Would you count the lines in the material below that include the string "included"? Only the number is needed.
□ □ □ □
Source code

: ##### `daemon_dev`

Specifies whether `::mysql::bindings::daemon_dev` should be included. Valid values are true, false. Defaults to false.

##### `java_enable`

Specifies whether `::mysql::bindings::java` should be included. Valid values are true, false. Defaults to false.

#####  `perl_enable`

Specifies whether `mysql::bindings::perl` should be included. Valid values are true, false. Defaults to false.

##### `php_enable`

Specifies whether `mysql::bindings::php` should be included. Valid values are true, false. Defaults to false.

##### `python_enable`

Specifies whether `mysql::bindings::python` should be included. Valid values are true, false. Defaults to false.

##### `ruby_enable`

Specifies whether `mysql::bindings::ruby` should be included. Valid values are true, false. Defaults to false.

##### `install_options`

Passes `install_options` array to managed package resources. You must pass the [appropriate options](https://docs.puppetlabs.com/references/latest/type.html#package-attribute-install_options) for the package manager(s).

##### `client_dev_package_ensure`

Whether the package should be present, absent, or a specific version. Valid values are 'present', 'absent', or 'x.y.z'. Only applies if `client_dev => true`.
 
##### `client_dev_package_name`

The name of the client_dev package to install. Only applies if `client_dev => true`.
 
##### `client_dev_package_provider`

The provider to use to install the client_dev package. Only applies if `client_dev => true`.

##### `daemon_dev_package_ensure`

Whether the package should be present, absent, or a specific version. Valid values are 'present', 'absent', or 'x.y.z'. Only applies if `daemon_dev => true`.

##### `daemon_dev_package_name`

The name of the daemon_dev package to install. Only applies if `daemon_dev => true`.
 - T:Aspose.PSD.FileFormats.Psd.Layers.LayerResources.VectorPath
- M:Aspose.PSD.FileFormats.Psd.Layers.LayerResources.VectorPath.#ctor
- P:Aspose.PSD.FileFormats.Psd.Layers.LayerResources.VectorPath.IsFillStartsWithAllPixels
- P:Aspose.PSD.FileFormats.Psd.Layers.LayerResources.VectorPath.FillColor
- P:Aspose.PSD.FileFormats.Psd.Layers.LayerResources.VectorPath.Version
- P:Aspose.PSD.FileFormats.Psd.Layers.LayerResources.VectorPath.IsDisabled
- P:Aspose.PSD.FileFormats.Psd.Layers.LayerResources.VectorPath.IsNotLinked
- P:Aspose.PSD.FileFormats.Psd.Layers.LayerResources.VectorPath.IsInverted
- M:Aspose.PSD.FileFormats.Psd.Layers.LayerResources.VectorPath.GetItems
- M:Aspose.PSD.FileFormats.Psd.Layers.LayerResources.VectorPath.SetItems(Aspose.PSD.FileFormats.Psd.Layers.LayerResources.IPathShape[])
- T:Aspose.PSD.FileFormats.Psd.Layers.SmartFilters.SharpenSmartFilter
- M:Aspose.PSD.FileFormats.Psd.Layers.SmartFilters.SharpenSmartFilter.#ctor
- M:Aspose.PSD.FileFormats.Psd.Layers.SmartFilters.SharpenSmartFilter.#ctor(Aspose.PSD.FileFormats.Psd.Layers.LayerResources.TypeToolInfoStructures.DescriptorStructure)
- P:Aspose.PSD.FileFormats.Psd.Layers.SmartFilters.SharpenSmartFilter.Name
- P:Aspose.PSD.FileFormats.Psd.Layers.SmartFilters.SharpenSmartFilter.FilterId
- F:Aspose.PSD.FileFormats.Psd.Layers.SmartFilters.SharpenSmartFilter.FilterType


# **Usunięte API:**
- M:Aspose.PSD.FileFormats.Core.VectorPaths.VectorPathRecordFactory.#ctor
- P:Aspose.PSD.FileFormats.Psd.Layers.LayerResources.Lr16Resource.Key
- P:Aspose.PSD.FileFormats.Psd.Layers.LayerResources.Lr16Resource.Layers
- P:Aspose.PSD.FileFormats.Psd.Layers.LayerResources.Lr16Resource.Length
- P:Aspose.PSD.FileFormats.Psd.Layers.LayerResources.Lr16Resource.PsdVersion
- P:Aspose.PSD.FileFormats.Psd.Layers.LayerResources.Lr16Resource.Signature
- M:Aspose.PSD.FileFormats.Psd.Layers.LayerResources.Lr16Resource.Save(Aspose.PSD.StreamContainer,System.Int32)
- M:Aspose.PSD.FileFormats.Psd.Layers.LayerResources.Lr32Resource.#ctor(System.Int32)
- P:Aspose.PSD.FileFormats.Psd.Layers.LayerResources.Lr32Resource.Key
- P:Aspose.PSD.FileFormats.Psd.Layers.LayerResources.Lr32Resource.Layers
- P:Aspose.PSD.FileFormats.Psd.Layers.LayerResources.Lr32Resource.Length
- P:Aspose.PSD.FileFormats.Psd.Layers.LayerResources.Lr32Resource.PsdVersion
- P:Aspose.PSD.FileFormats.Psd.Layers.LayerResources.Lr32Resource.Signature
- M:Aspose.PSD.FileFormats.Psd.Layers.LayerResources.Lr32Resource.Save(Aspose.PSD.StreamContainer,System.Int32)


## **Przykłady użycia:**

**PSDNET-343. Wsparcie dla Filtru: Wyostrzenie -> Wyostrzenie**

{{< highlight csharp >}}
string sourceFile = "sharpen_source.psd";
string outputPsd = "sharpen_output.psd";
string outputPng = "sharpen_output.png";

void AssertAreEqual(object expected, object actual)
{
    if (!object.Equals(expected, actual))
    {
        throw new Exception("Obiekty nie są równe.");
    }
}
□ □ □ □
> _Answer_:
6